━━━━━ Data to examine

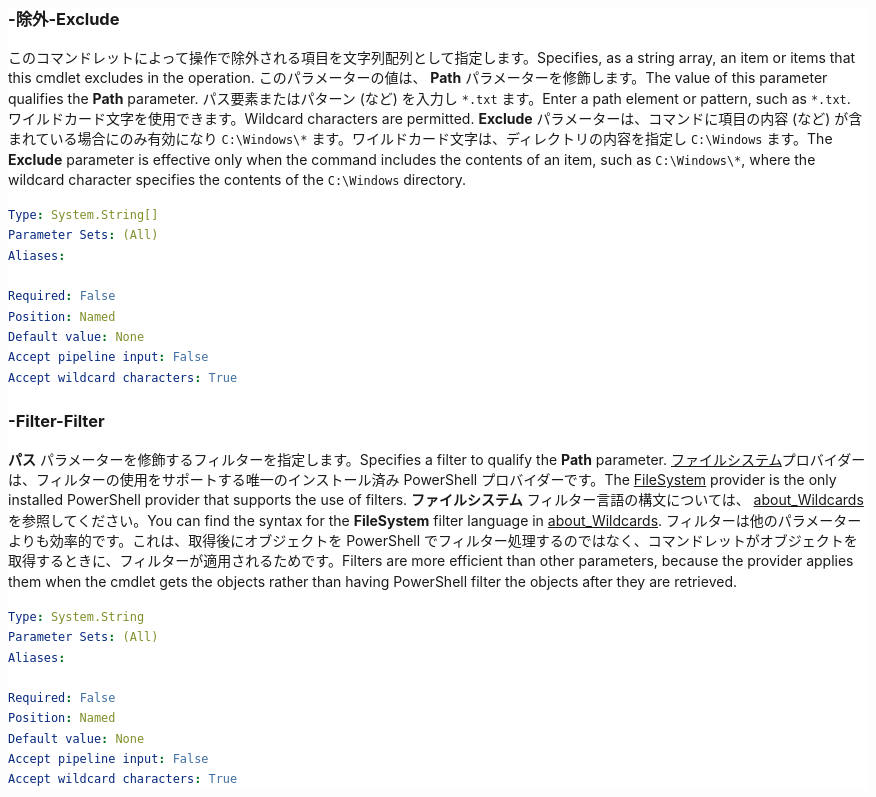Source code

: ### <span data-ttu-id="db003-119">-除外</span><span class="sxs-lookup"><span data-stu-id="db003-119">-Exclude</span></span>

<span data-ttu-id="db003-120">このコマンドレットによって操作で除外される項目を文字列配列として指定します。</span><span class="sxs-lookup"><span data-stu-id="db003-120">Specifies, as a string array, an item or items that this cmdlet excludes in the operation.</span></span> <span data-ttu-id="db003-121">このパラメーターの値は、 **Path** パラメーターを修飾します。</span><span class="sxs-lookup"><span data-stu-id="db003-121">The value of this parameter qualifies the **Path** parameter.</span></span> <span data-ttu-id="db003-122">パス要素またはパターン (など) を入力し `*.txt` ます。</span><span class="sxs-lookup"><span data-stu-id="db003-122">Enter a path element or pattern, such as `*.txt`.</span></span> <span data-ttu-id="db003-123">ワイルドカード文字を使用できます。</span><span class="sxs-lookup"><span data-stu-id="db003-123">Wildcard characters are permitted.</span></span> <span data-ttu-id="db003-124">**Exclude** パラメーターは、コマンドに項目の内容 (など) が含まれている場合にのみ有効になり `C:\Windows\*` ます。ワイルドカード文字は、ディレクトリの内容を指定し `C:\Windows` ます。</span><span class="sxs-lookup"><span data-stu-id="db003-124">The **Exclude** parameter is effective only when the command includes the contents of an item, such as `C:\Windows\*`, where the wildcard character specifies the contents of the `C:\Windows` directory.</span></span>

```yaml
Type: System.String[]
Parameter Sets: (All)
Aliases:

Required: False
Position: Named
Default value: None
Accept pipeline input: False
Accept wildcard characters: True
```

### <span data-ttu-id="db003-125">-Filter</span><span class="sxs-lookup"><span data-stu-id="db003-125">-Filter</span></span>

<span data-ttu-id="db003-126">**パス** パラメーターを修飾するフィルターを指定します。</span><span class="sxs-lookup"><span data-stu-id="db003-126">Specifies a filter to qualify the **Path** parameter.</span></span> <span data-ttu-id="db003-127">[ファイルシステム](../Microsoft.PowerShell.Core/About/about_FileSystem_Provider.md)プロバイダーは、フィルターの使用をサポートする唯一のインストール済み PowerShell プロバイダーです。</span><span class="sxs-lookup"><span data-stu-id="db003-127">The [FileSystem](../Microsoft.PowerShell.Core/About/about_FileSystem_Provider.md) provider is the only installed PowerShell provider that supports the use of filters.</span></span> <span data-ttu-id="db003-128">**ファイルシステム** フィルター言語の構文については、 [about_Wildcards](../Microsoft.PowerShell.Core/About/about_Wildcards.md)を参照してください。</span><span class="sxs-lookup"><span data-stu-id="db003-128">You can find the syntax for the **FileSystem** filter language in [about_Wildcards](../Microsoft.PowerShell.Core/About/about_Wildcards.md).</span></span>
<span data-ttu-id="db003-129">フィルターは他のパラメーターよりも効率的です。これは、取得後にオブジェクトを PowerShell でフィルター処理するのではなく、コマンドレットがオブジェクトを取得するときに、フィルターが適用されるためです。</span><span class="sxs-lookup"><span data-stu-id="db003-129">Filters are more efficient than other parameters, because the provider applies them when the cmdlet gets the objects rather than having PowerShell filter the objects after they are retrieved.</span></span>

```yaml
Type: System.String
Parameter Sets: (All)
Aliases:

Required: False
Position: Named
Default value: None
Accept pipeline input: False
Accept wildcard characters: True
```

━━━━━━━━━━

* What you should do
If a line of the data holds the string "Type", list it.

* Written answer
Type: System.String[]
Type: System.String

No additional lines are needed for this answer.